I should mention that in the past year or so, I’ve merged more community contributions than my own. That’s staggering! There are very capable contributors to this project.

In essence, the core of orchestrator hasn’t changed in a while. The main logic remains the same. I suspect orchestratorwill remain effective for time to come. I am sure some users will be alarmed at this post, and wonder whether they should keep using orchestrator or search for other solutions. I am in no position to make a suggestion. Users should carefully evaluate what’s in their best interests, what they deem to be stable and reliable software, what they deem to be supported or repairable, etc.

What does this mean for gh-ost?

I co-designed and co-authored gh-ost at GitHub (announcement) as part of the database infrastructure team. We wrote gh-ost to solve a pressing issue of schema changes at GitHub, and were happy to open source it. This led to, frankly, an overwhelming response from the community, with very fast adoption. Within the first few months we received invaluable feedback, bug reports, suggestions, all of which had direct and positive impact to gh-ost.

I’m not working at GitHub anymore, and I’m not an official maintainer of the upstream repo anymore. I do not have the authority to merge PRs or close issues. It is as it should be, the project is owned by GitHub.

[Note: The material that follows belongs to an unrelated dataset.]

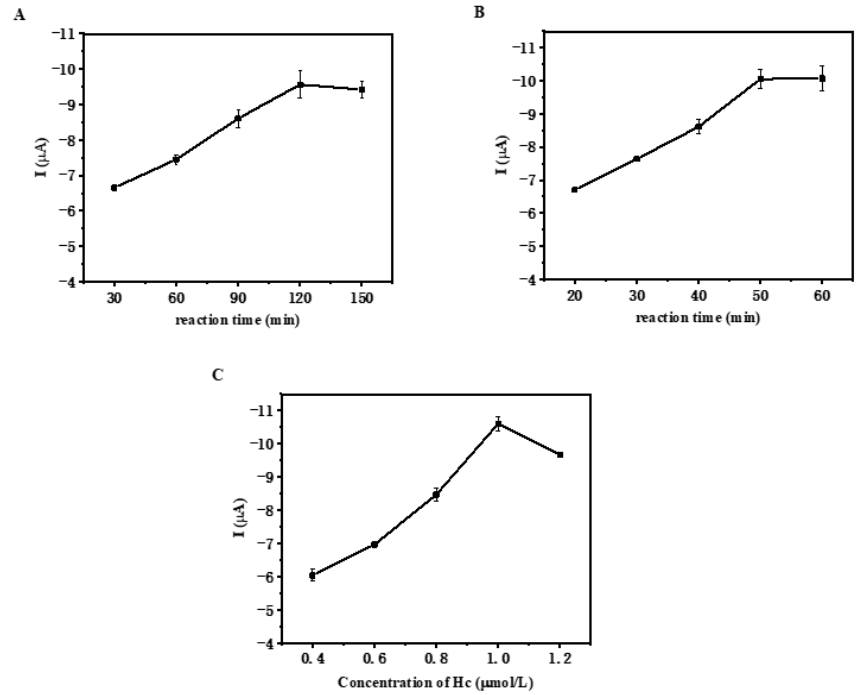
Figure 3. Optimization of the assay conditions: ( A ) DNA strand incubation time. ( B ) reaction time of EXO III. ( C ) Concentration of HC. When one experimental condition changed, the others were under their optimal conditions. The standard deviation of three parallel measurements is shown by the error bars.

I use gh-ost as part of my current job at PlanetScale working on OSS Vitess. Vitess utilizes gh-ost for online DDL. I therefore am an interested party in gh-ost, most specifically to ensure it is correct and sound. For this reason, I selectively engage with users on GitHub’s repo, especially when it comes to issues I consider important for Vitess.

I do maintain a fork, where I either interact with users, or push my own changes. I collaborate with the GitHub team, contribute upstream changes I make on my fork, and pull changes downstream. The GitHub team is kind enough to accept my contributions and invest time in testing and evaluating what might be risky changes. The upstream and downstream code is mostly in sync.

Going forward I will continue to work on things critical to my current job, but otherwise I’ll be stepping away and reduce interactions. This means I will not accept pull requests or answer questions. The upstream gh-ost repo remains under GitHub’s ownership and maintained by GitHub’s engineers. It is not in my authority to say how the upstream project will engage with the community and I do not presume to make suggestions.

On community interaction

I must say that I’m thoroughly humbled and grateful for the interactions on these projects. I hear of other OSS projects suffering abuse, but my work has seen respectful, thoughtful, empowering and inspiring user interactions. The majority of users invest time and thought in articulating an issue, or engage in respectful discussion while suggesting changes. I’ve actually “met” people through these interactions. I can only hope I payed back in same coin.

On community assistance

Community also provides assistance in several forms. The simplest and truly most helpful is by answering questions. Some community members will respond on issues, or on mailing lists, in chat rooms. Some users will identify similar issues to their own, opened by other users, will discuss and help each other, and share information.

Some companies and users are consistent contributors, working on issues that are both specific to their particular needs, as well as ultimately useful for the greater community.

At a previous time where I was overwhelmed with OSS/community work, two prominent companies, let’s call them S and P, stepped forward to offer actual development time; assign their own engineers part-time for a limited period to help pushing forward. I’m forever grateful for their kindness! I didn’t take those offers back then, because I didn’t have a good plan (I still don’t) for coordinating that kind of work; it felt like it would take even more efforts to set it up.

Can we jump in as contributors?

I don’t have a good plan for making this work, or for ensuring that this works well. I prefer that users fork orchestrator, and to not bring in contributors to this repo. If a contributor does have a solid plan, you probably know where to find me.